PASADENA, CA -- Like its title character, the new Fox drama Lucifer is having an identity crisis.

That’s not fatal. It is the biggest problem for both of them as Lucifer premieres Monday night at 9 ET.

Lucifer, the character, played with an intriguingly devilish range of attitudes by Tom Ellis (top), has gotten bored with his inherited gig running purgatory.

He’s moved to Los Angeles, where he seems to think the people will be more interesting and maybe nicer than they are in Hell. If he gets nostalgic, he can always drop by the executive office of a movie studio.

When we meet him, he still hasn’t settled on a replacement career. So he does what anyone would do in California. He goes cruising.

He’s driving an expensive car down a busy street at a high rate of speed when he gets pulled over, which doesn’t turn out to be a problem because he can access and redirect the thoughts of the cop who stopped him. He ends up getting an apology rather than a ticket.

It’s a useful skill, mind control, and happily Lucifer soon begins applying it to more noble pursuits, like getting guilty people to publicly confess their guilt.

While he’s nowhere near ready to reinvent himself as an agent of positivity, he finds he does rather enjoy calling out bad guys, which makes him a natural fit for the Los Angeles Police Department.

There he teams up with Detective Chloe Decker (Lauren German), who fascinates him because she is immune to his mind control powers.

Ooh, now we’ve got a fair fight.

Naturally they also bring characters from their past into the relationship.

In Lucifer’s case, that includes a couple of folks from the comic books on which the TV show is loosely based, Sandman and Lucifer. Those characters include his loyal confidante Maze (Lesley-Ann Brandt) and Amenadiel (D.B. Woodside, right) who has been dispatched from Hell to bring Lucifer back.

Amenadiel is menacing and sprouts large wings, but to be honest, he doesn’t start out as one of the most interesting aspects of the show.

Chloe brings her daughter Trixie (Scarlett Estevez), who befriends Lucifer despite his protests that he despises children, and her ex-husband Dan (Kevin Alejandro), who also works for the LAPD, who is not likely to ever befriend Lucifer. Dan doesn’t have much use for this silver-tongued new guy.

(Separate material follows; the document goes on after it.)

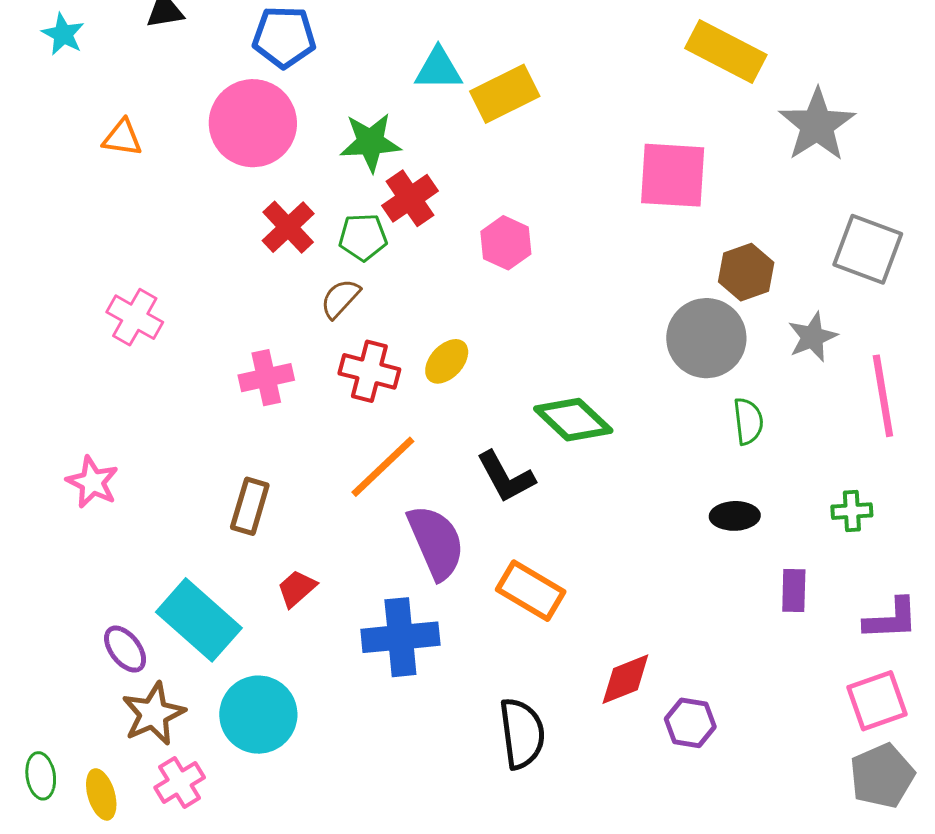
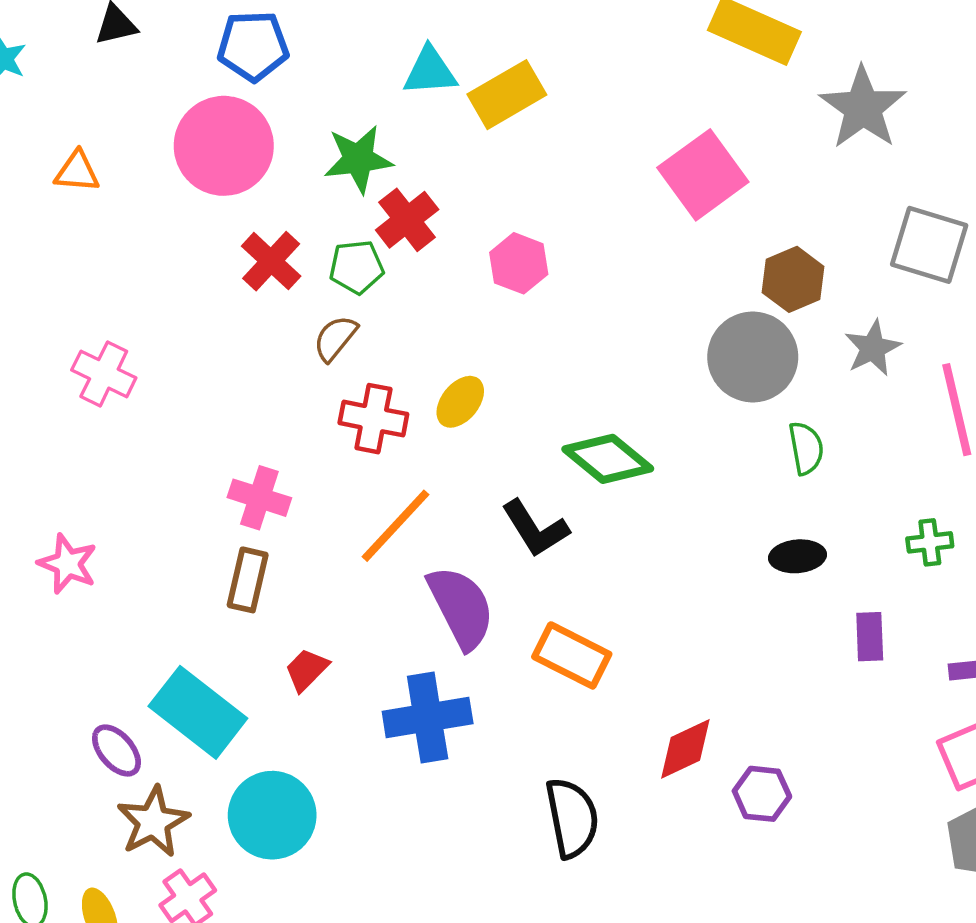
pink square: (673, 175) -> (703, 175), turned -36
pink cross: (266, 378) -> (259, 498), moved, turned 34

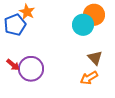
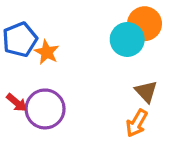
orange star: (27, 12) -> (47, 52), moved
orange arrow: (89, 78) -> (137, 123), turned -30

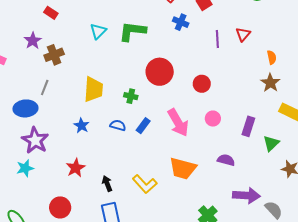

By the time all these elements come together, Lucifer, the show, becomes a mashup. It’s part superpowers drama, part comic book story, part police procedural, part allegory about good and evil and part rom-com.

The rom-com part might seem like the odd duck in a story built on the devil, but by the end of the pilot, it also feels like it might be an interesting bet as the sleeper favorite.

Wherever it ends up traveling, that’s a lot of potential identity to juggle. Since one of the show’s several endearing quirks is having Lucifer see a shrink, presumably to figure out who he really is, maybe he can bring his show along to a few sessions.